Stored data entries:
■ ■ ■

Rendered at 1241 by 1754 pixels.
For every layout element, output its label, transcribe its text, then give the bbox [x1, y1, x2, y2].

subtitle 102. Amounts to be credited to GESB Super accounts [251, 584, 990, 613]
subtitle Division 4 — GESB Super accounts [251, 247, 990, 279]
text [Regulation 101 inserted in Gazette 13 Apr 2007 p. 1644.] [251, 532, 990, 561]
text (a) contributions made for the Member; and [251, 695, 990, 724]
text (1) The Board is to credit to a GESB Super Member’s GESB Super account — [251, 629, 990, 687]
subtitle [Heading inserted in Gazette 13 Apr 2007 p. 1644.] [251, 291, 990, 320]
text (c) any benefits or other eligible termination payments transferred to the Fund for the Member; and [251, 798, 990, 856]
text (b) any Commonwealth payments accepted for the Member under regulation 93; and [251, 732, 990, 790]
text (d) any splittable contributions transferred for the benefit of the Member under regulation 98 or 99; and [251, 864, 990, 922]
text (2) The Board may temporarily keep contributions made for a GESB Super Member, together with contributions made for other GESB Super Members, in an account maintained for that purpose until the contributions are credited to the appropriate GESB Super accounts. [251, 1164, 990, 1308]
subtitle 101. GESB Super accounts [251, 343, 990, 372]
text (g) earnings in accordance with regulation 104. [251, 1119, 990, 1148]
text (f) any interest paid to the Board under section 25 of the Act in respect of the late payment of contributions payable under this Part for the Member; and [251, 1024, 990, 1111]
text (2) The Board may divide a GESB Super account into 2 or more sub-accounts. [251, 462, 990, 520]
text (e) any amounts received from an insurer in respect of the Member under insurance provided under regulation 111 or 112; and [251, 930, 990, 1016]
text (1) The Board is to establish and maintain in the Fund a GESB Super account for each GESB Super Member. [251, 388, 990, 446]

■ ■ ■

*DIRECTIONS FOR THIS TASK:* Each line of the data should be given back exactly.

*EXERCISE RESPONSE:*
Rendered at 1241 by 1754 pixels.
For every layout element, output its label, transcribe its text, then give the bbox [x1, y1, x2, y2].

subtitle 102. Amounts to be credited to GESB Super accounts [251, 584, 990, 613]
subtitle Division 4 — GESB Super accounts [251, 247, 990, 279]
text [Regulation 101 inserted in Gazette 13 Apr 2007 p. 1644.] [251, 532, 990, 561]
text (a) contributions made for the Member; and [251, 695, 990, 724]
text (1) The Board is to credit to a GESB Super Member’s GESB Super account — [251, 629, 990, 687]
subtitle [Heading inserted in Gazette 13 Apr 2007 p. 1644.] [251, 291, 990, 320]
text (c) any benefits or other eligible termination payments transferred to the Fund for the Member; and [251, 798, 990, 856]
text (b) any Commonwealth payments accepted for the Member under regulation 93; and [251, 732, 990, 790]
text (d) any splittable contributions transferred for the benefit of the Member under regulation 98 or 99; and [251, 864, 990, 922]
text (2) The Board may temporarily keep contributions made for a GESB Super Member, together with contributions made for other GESB Super Members, in an account maintained for that purpose until the contributions are credited to the appropriate GESB Super accounts. [251, 1164, 990, 1308]
subtitle 101. GESB Super accounts [251, 343, 990, 372]
text (g) earnings in accordance with regulation 104. [251, 1119, 990, 1148]
text (f) any interest paid to the Board under section 25 of the Act in respect of the late payment of contributions payable under this Part for the Member; and [251, 1024, 990, 1111]
text (2) The Board may divide a GESB Super account into 2 or more sub-accounts. [251, 462, 990, 520]
text (e) any amounts received from an insurer in respect of the Member under insurance provided under regulation 111 or 112; and [251, 930, 990, 1016]
text (1) The Board is to establish and maintain in the Fund a GESB Super account for each GESB Super Member. [251, 388, 990, 446]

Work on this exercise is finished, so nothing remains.